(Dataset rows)

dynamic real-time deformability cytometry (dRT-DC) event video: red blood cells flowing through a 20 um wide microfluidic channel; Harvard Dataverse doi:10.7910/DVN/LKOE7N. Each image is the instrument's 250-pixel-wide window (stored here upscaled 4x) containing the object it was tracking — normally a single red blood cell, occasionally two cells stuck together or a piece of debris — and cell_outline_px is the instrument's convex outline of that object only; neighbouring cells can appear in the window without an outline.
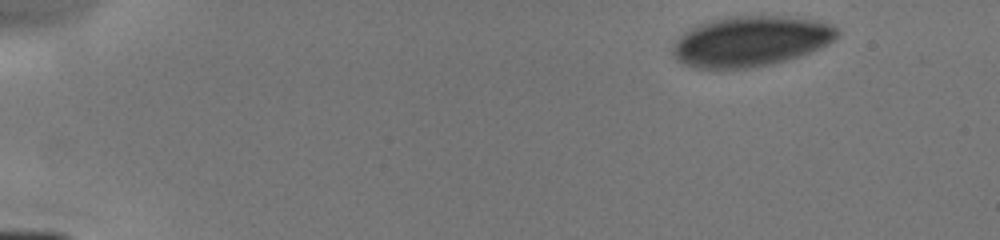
{"species": "human", "species_latin": "Homo sapiens", "temperature_condition": "cold", "stored_images_in_passage": 5, "camera_frame_rate_fps": 3000, "um_per_image_px": 0.085, "donor": {"sex": "male"}, "frame": {"image": 1, "passage_image": 1, "time_ms": 0.0, "image_size_px": [1000, 240], "cell_outline_px": [[840, 36], [836, 40], [812, 52], [800, 56], [768, 64], [744, 68], [696, 68], [680, 64], [676, 60], [672, 52], [672, 44], [688, 28], [708, 20], [732, 16], [780, 16], [820, 20], [832, 24], [840, 32]], "centroid_in_image_um": [63.81, 3.49], "position_along_channel_um": 21.2, "area_um2": 48.67}}
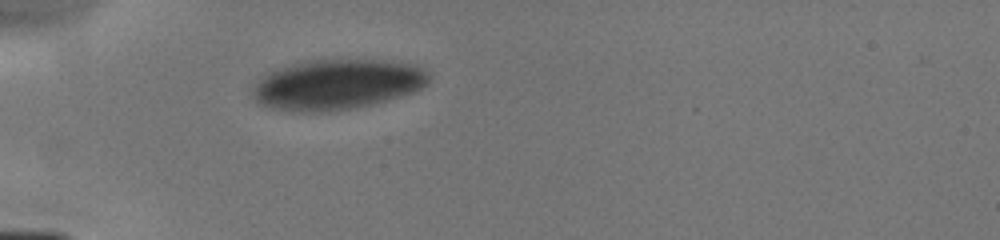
{"frame": {"image": 2, "passage_image": 5, "time_ms": 3.333, "image_size_px": [1000, 240], "cell_outline_px": [[428, 84], [412, 92], [400, 96], [372, 104], [356, 108], [324, 112], [292, 112], [268, 108], [260, 104], [252, 96], [252, 88], [268, 72], [304, 60], [360, 56], [416, 64], [428, 72]], "centroid_in_image_um": [28.67, 7.14], "position_along_channel_um": 56.3, "area_um2": 53.06}}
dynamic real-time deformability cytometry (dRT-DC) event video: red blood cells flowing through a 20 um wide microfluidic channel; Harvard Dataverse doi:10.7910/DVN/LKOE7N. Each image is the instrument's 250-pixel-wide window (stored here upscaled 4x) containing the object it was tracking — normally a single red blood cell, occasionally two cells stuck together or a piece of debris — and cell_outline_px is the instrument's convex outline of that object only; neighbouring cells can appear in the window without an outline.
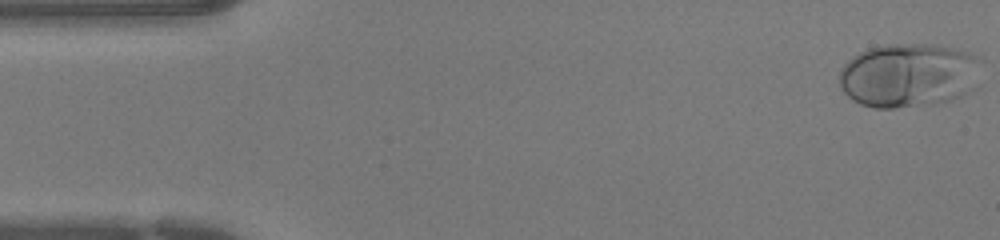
{"species": "human", "species_latin": "Homo sapiens", "temperature_condition": "warm", "stored_images_in_passage": 44, "camera_frame_rate_fps": 3000, "um_per_image_px": 0.085, "donor": {"sex": "female"}, "frame": {"image": 1, "passage_image": 1, "time_ms": 0.0, "image_size_px": [1000, 240], "cell_outline_px": [[984, 60], [976, 88], [952, 100], [936, 104], [896, 108], [872, 108], [860, 104], [852, 100], [844, 92], [840, 84], [840, 68], [852, 56], [868, 48], [888, 44], [936, 44], [956, 48], [968, 52]], "centroid_in_image_um": [77.29, 6.4], "position_along_channel_um": 7.7, "area_um2": 54.16}}
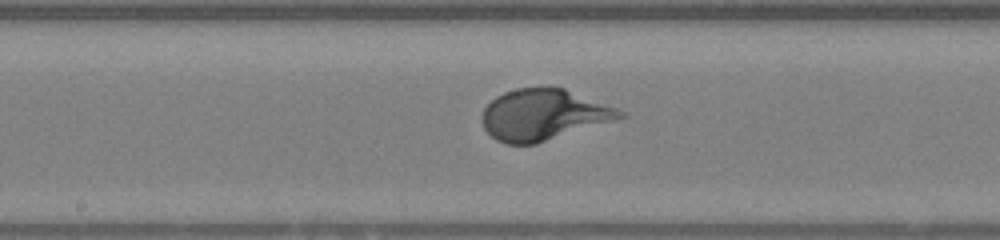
{"frame": {"image": 2, "passage_image": 22, "time_ms": 7.0, "image_size_px": [1000, 240], "cell_outline_px": [[628, 116], [536, 144], [508, 144], [496, 140], [484, 128], [480, 120], [480, 116], [484, 108], [496, 96], [504, 92], [516, 88], [564, 88], [616, 108], [624, 112]], "centroid_in_image_um": [46.16, 9.76], "position_along_channel_um": 202.0, "area_um2": 40.75}}
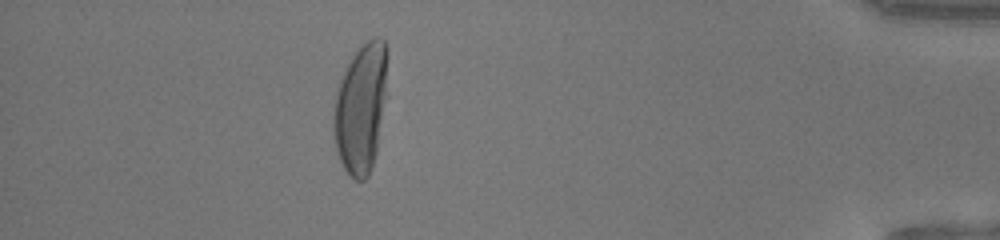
{"frame": {"image": 3, "passage_image": 39, "time_ms": 12.667, "image_size_px": [1000, 240], "cell_outline_px": [[388, 52], [384, 96], [376, 152], [368, 176], [364, 180], [356, 180], [344, 168], [336, 152], [332, 128], [332, 112], [336, 92], [340, 80], [352, 56], [368, 40], [376, 36], [384, 40], [388, 48]], "centroid_in_image_um": [30.63, 9.18], "position_along_channel_um": 404.6, "area_um2": 40.17}}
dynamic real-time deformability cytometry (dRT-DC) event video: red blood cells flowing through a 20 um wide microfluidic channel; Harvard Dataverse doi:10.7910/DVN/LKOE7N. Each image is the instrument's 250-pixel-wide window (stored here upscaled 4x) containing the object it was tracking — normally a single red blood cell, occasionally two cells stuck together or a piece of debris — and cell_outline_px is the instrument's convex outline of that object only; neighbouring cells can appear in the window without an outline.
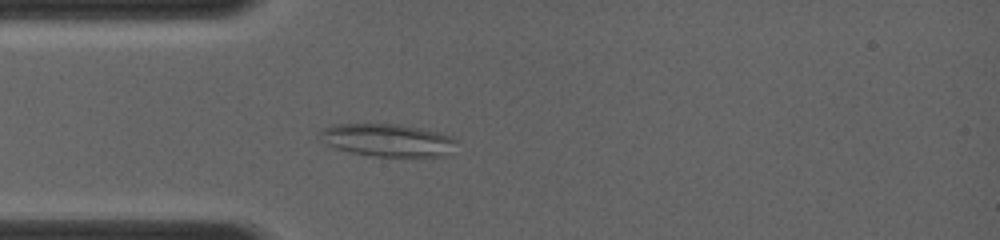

What is asked: Output the records above exactly; leave out the pictures.

The response:
dynamic real-time deformability cytometry (dRT-DC) event video: red blood cells flowing through a 20 um wide microfluidic channel; Harvard Dataverse doi:10.7910/DVN/LKOE7N. Each image is the instrument's 250-pixel-wide window (stored here upscaled 4x) containing the object it was tracking — normally a single red blood cell, occasionally two cells stuck together or a piece of debris — and cell_outline_px is the instrument's convex outline of that object only; neighbouring cells can appear in the window without an outline.
{"species": "human", "species_latin": "Homo sapiens", "temperature_condition": "cold", "stored_images_in_passage": 5, "camera_frame_rate_fps": 3000, "um_per_image_px": 0.085, "donor": {"sex": "male"}, "frame": {"image": 1, "passage_image": 1, "time_ms": 0.0, "image_size_px": [1000, 240], "cell_outline_px": [[840, 36], [836, 40], [812, 52], [800, 56], [768, 64], [744, 68], [696, 68], [680, 64], [676, 60], [672, 52], [672, 44], [688, 28], [708, 20], [732, 16], [780, 16], [820, 20], [832, 24], [840, 32]], "centroid_in_image_um": [63.81, 3.49], "position_along_channel_um": 21.2, "area_um2": 48.67}}
{"frame": {"image": 2, "passage_image": 5, "time_ms": 3.333, "image_size_px": [1000, 240], "cell_outline_px": [[428, 84], [412, 92], [400, 96], [372, 104], [356, 108], [324, 112], [292, 112], [268, 108], [260, 104], [252, 96], [252, 88], [268, 72], [304, 60], [360, 56], [416, 64], [428, 72]], "centroid_in_image_um": [28.67, 7.14], "position_along_channel_um": 56.3, "area_um2": 53.06}}
dynamic real-time deformability cytometry (dRT-DC) event video: red blood cells flowing through a 20 um wide microfluidic channel; Harvard Dataverse doi:10.7910/DVN/LKOE7N. Each image is the instrument's 250-pixel-wide window (stored here upscaled 4x) containing the object it was tracking — normally a single red blood cell, occasionally two cells stuck together or a piece of debris — and cell_outline_px is the instrument's convex outline of that object only; neighbouring cells can appear in the window without an outline.
{"species": "human", "species_latin": "Homo sapiens", "temperature_condition": "warm", "stored_images_in_passage": 44, "camera_frame_rate_fps": 3000, "um_per_image_px": 0.085, "donor": {"sex": "female"}, "frame": {"image": 1, "passage_image": 1, "time_ms": 0.0, "image_size_px": [1000, 240], "cell_outline_px": [[984, 60], [976, 88], [952, 100], [936, 104], [896, 108], [872, 108], [860, 104], [852, 100], [844, 92], [840, 84], [840, 68], [852, 56], [868, 48], [888, 44], [936, 44], [956, 48], [968, 52]], "centroid_in_image_um": [77.29, 6.4], "position_along_channel_um": 7.7, "area_um2": 54.16}}
{"frame": {"image": 2, "passage_image": 22, "time_ms": 7.0, "image_size_px": [1000, 240], "cell_outline_px": [[628, 116], [536, 144], [508, 144], [496, 140], [484, 128], [480, 120], [480, 116], [484, 108], [496, 96], [504, 92], [516, 88], [564, 88], [616, 108], [624, 112]], "centroid_in_image_um": [46.16, 9.76], "position_along_channel_um": 202.0, "area_um2": 40.75}}
{"frame": {"image": 3, "passage_image": 39, "time_ms": 12.667, "image_size_px": [1000, 240], "cell_outline_px": [[388, 52], [384, 96], [376, 152], [368, 176], [364, 180], [356, 180], [344, 168], [336, 152], [332, 128], [332, 112], [336, 92], [340, 80], [352, 56], [368, 40], [376, 36], [384, 40], [388, 48]], "centroid_in_image_um": [30.63, 9.18], "position_along_channel_um": 404.6, "area_um2": 40.17}}
dynamic real-time deformability cytometry (dRT-DC) event video: red blood cells flowing through a 20 um wide microfluidic channel; Harvard Dataverse doi:10.7910/DVN/LKOE7N. Each image is the instrument's 250-pixel-wide window (stored here upscaled 4x) containing the object it was tracking — normally a single red blood cell, occasionally two cells stuck together or a piece of debris — and cell_outline_px is the instrument's convex outline of that object only; neighbouring cells can appear in the window without an outline.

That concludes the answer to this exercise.